• _Excerpted records_:
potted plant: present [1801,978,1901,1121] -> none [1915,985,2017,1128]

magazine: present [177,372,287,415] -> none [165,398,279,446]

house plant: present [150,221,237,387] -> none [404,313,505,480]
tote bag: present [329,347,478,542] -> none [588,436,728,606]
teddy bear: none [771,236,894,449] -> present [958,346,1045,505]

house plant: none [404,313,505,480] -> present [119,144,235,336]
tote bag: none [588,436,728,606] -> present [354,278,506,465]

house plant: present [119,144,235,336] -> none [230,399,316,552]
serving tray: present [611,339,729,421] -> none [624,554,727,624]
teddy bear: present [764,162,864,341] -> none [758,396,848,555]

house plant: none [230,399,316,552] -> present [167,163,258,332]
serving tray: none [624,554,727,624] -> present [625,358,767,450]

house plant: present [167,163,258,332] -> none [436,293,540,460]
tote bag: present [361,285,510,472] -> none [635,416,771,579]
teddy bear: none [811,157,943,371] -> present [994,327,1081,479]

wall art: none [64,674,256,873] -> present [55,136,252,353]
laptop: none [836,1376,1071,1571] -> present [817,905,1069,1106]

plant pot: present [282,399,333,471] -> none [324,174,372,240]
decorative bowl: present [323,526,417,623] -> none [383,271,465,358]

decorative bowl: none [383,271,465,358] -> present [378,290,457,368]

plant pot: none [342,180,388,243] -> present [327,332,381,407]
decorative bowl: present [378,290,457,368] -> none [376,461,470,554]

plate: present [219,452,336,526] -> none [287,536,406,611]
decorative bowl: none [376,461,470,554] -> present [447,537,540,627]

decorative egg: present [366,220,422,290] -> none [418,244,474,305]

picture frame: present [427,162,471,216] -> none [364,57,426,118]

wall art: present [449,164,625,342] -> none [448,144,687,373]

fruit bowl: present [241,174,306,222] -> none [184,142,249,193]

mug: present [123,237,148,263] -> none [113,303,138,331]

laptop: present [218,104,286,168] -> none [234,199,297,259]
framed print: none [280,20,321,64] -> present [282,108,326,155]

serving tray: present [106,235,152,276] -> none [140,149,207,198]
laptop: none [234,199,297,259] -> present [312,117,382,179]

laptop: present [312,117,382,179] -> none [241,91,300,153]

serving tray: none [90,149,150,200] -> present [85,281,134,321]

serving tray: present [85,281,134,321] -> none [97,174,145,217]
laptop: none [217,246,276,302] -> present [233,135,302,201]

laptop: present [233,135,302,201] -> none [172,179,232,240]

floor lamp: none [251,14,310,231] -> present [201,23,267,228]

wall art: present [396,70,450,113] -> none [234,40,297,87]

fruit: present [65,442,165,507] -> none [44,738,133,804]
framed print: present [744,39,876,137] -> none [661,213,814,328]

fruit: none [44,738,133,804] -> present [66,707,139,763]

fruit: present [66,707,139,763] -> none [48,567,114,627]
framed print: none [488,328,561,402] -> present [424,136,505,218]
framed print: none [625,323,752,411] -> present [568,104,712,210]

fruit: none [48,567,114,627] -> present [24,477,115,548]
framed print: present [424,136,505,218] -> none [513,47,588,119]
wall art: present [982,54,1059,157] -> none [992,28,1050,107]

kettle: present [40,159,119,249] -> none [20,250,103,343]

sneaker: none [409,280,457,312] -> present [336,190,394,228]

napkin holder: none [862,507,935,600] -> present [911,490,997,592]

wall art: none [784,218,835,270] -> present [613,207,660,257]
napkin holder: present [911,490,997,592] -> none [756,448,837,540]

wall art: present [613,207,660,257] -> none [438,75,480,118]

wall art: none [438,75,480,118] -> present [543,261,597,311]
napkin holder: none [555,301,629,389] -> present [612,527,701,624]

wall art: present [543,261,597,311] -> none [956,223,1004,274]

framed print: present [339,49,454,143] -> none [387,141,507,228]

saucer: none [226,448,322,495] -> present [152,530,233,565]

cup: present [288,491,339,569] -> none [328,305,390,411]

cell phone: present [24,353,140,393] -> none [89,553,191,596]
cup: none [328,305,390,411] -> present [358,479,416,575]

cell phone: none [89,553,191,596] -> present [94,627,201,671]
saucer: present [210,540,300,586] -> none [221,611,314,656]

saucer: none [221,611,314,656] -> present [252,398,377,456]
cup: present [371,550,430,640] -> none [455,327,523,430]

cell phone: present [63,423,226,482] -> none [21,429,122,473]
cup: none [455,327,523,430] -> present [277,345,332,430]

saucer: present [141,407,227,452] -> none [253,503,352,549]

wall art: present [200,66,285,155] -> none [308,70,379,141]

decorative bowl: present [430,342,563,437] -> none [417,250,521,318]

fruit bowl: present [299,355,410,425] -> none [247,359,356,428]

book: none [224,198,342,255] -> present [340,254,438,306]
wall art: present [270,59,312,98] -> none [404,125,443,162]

• _Work item_: Please output the lines of the listing above that fall in the stretch from the one with "wall art: none [64,674,256,873]" through the one with "decorative bowl: present [323,526,417,623]", exactly and only those.

• _Answer_:
wall art: none [64,674,256,873] -> present [55,136,252,353]
laptop: none [836,1376,1071,1571] -> present [817,905,1069,1106]

plant pot: present [282,399,333,471] -> none [324,174,372,240]
decorative bowl: present [323,526,417,623] -> none [383,271,465,358]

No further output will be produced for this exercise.